Trombosebeen Waar je ALTIJD aan moet denken bij enkelzijdige beenklachten is een trombosebeen. Een trombosebeen (ofwel deep vein thrombosis (DVT)) is, zoals vrij makkelijk af te leiden is van de Engelse naam voor de aandoening, een trombose van de diep veneuze vaten van het been. Een trombus is een opstapeling van bloedplaatjes die de vaten afklemmen (vooral bij de veneuze kleppen). Dit staat dus los van atherosclerose sinds dit juist in arteriën zit. De diepe vaten van het onderbeen voeren het beste af bij het lopen waarbij de spieren als het ware fungeren als een pomp. Als dit te weinig gebeurt kunnen de bloedplaatjes zich opstapelen. Immobilisatie is dus een risicofactor. Andere risicofactoren hebben te maken met het stollen zelf: zo zijn hemofilie, kanker, orale anticonceptie en zwangerschap ook risicofactoren.

Presentatie Hoe een trombosebeen presenteert is zeer afwisselend. Soms is het een rood gezwollen been tot aan de lies met een harde kuit en een pijn zonder duidelijke oorzaak. Dat is de klassieke presentatie. Het kan ook presenteren met een van deze klachten, zoals alleen pijn of alleen zwelling. Het grote onderscheid tussen dit en andere klachten is dat het VEELAL in een enkel been voorkomt. Dus: als het enkelzijdig is, houd altijd een trombosebeen in je differentiaaldiagnose. Diagnose Met de Well’s criteria beslis je of je iemand eerst een D-dimeer moet laten prikken of niet. Bij een lage Well’s score is er klinisch een lage verdenking op een trombosebeen, maar voor de zekerheid laat je een D-dimeer prikken. Als deze sterk verhoogd is kan er zeker sprake zijn van een trombosebeen, maar dit kan ook verhoogd zijn bij ontstekingen of kanker. Daarom moet er ook een echo gemaakt worden van de diepe vaten van het been.

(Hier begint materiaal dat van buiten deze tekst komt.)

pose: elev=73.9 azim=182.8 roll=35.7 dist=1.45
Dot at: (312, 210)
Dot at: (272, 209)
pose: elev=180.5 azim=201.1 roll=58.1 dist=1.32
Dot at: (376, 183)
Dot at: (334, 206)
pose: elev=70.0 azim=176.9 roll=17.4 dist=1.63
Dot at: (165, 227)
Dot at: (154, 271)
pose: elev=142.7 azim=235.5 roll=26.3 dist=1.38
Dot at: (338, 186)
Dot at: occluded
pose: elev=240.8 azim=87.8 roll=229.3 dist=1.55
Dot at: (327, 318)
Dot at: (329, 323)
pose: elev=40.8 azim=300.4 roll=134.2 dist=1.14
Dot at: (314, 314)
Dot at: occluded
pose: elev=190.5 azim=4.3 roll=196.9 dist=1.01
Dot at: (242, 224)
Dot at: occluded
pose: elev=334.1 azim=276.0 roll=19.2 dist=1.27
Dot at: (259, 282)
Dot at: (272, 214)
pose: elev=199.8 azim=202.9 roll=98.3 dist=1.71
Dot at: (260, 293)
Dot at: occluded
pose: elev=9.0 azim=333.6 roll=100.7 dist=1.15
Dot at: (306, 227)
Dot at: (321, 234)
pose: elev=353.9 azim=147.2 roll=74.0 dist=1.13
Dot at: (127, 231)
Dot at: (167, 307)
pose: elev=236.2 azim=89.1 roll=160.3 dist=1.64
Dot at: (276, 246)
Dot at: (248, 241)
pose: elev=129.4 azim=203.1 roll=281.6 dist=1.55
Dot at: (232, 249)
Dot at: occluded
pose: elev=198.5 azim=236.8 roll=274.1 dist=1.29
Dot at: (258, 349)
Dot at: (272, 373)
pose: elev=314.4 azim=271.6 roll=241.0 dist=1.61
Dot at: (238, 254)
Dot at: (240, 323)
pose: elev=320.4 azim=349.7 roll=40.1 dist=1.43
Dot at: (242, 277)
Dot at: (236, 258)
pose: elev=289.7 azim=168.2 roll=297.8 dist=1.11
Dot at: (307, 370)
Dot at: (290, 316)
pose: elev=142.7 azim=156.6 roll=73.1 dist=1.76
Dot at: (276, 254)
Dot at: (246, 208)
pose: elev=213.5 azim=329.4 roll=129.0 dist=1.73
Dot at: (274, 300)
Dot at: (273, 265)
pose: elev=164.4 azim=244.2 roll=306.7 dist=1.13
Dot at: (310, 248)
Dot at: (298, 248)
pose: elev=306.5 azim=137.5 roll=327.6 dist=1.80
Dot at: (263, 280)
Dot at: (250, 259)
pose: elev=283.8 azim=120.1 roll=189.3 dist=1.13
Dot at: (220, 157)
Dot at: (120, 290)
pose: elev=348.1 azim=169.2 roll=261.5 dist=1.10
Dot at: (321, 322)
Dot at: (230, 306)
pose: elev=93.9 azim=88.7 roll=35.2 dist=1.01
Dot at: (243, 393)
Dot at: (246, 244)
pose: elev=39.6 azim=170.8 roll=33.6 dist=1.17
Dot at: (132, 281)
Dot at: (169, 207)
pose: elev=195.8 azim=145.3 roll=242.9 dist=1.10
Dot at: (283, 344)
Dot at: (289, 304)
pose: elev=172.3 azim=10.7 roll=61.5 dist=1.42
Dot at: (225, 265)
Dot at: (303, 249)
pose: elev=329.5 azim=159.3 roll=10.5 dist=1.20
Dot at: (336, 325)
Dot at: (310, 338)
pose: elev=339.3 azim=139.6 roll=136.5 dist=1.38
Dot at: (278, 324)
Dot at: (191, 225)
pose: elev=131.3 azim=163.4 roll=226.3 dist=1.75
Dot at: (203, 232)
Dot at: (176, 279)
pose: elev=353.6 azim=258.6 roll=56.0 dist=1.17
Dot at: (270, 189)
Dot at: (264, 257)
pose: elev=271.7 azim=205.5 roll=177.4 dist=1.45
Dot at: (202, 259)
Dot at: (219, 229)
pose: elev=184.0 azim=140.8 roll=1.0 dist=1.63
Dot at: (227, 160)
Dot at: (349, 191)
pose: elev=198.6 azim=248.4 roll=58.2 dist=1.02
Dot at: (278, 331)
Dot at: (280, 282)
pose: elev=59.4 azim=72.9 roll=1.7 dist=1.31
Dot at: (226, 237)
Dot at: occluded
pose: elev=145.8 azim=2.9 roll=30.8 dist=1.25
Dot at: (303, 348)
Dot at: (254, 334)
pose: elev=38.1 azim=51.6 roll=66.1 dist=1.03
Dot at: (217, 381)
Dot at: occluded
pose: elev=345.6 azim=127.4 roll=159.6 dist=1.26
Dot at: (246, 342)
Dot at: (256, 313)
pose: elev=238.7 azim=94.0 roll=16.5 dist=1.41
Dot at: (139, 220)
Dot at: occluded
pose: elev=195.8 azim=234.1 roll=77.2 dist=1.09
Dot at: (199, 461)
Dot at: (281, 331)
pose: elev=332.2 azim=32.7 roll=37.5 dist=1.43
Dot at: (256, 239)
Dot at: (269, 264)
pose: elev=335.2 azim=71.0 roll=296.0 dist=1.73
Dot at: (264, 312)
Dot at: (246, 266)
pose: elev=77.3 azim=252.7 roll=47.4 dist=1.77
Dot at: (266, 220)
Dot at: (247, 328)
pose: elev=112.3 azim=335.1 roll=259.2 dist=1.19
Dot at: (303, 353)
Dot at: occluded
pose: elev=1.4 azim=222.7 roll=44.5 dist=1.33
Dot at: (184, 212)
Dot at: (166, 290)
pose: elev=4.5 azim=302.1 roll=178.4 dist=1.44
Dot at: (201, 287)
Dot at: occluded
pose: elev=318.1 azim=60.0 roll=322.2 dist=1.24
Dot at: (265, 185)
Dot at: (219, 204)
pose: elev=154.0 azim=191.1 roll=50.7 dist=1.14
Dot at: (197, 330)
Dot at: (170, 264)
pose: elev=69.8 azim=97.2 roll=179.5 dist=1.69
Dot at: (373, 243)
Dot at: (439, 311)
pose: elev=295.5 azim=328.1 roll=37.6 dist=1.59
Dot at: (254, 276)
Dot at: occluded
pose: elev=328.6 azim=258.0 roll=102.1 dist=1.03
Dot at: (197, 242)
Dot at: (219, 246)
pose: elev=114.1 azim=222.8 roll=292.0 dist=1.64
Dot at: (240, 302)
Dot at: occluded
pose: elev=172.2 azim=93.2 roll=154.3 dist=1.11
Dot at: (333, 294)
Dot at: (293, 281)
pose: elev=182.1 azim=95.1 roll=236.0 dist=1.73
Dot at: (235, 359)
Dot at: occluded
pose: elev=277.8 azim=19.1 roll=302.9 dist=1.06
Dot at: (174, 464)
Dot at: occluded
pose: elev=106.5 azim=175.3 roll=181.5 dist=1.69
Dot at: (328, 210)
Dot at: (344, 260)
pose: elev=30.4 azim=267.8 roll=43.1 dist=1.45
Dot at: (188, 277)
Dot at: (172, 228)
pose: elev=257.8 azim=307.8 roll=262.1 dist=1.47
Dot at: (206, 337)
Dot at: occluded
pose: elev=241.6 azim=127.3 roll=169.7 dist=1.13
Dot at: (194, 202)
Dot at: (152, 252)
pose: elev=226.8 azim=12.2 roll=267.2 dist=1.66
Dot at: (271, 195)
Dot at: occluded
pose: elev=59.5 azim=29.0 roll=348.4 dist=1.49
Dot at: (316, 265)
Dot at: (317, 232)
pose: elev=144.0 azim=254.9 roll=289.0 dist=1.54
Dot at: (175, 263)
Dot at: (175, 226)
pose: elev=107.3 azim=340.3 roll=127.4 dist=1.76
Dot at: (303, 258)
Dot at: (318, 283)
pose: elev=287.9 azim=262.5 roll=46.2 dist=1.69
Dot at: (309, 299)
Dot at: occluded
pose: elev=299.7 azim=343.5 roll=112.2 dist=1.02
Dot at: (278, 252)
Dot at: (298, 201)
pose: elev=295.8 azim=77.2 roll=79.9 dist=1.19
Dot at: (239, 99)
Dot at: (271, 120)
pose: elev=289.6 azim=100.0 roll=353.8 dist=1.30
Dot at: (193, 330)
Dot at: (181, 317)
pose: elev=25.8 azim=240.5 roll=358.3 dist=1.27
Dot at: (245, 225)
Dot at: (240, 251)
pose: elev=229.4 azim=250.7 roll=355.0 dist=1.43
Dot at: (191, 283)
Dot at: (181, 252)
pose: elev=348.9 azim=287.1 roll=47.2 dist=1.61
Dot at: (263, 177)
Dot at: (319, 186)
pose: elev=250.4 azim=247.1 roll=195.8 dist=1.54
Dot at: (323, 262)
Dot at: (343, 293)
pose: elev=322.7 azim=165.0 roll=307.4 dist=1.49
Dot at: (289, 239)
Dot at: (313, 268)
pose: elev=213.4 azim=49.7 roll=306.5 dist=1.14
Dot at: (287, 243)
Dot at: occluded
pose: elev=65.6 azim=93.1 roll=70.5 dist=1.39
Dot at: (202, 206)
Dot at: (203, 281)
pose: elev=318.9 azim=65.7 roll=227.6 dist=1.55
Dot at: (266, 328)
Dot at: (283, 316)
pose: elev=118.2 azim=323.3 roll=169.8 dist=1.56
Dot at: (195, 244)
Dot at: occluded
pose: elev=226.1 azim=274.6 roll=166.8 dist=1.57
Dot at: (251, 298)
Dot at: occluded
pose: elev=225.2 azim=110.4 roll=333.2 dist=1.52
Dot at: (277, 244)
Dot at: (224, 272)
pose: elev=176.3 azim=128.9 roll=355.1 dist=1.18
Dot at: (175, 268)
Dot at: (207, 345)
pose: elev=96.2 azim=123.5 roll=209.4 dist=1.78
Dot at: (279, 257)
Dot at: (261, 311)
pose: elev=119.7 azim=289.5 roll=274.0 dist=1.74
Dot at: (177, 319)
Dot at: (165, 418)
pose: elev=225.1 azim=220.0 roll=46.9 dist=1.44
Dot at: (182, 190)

Complicaties Het gevaar van het missen van deze diagnose is de mogelijkheid van het losschieten van de trombus. Als dit gebeurt dan gaat dit rechtstreeks naar het hart en vervolgens de longen. Dit is een longembolie en levensgevaarlijk, hier gaan mensen aan dood.

Behandeling De behandeling bestaat uit antistolling, dit zorgt voor het stoppen van vormen van nieuw trombus. Dit maakt het mogelijk voor het lichaam om de bestaande trombus op te lossen. Mensen zitten gauw vast aan een leven lang met antistollingsgebruik, dit kan zeer vervelend zijn. Tegenwoordig worden voornamelijk directe orale anticoagulantia (DOAC’s) voorgeschreven zoals apixaban.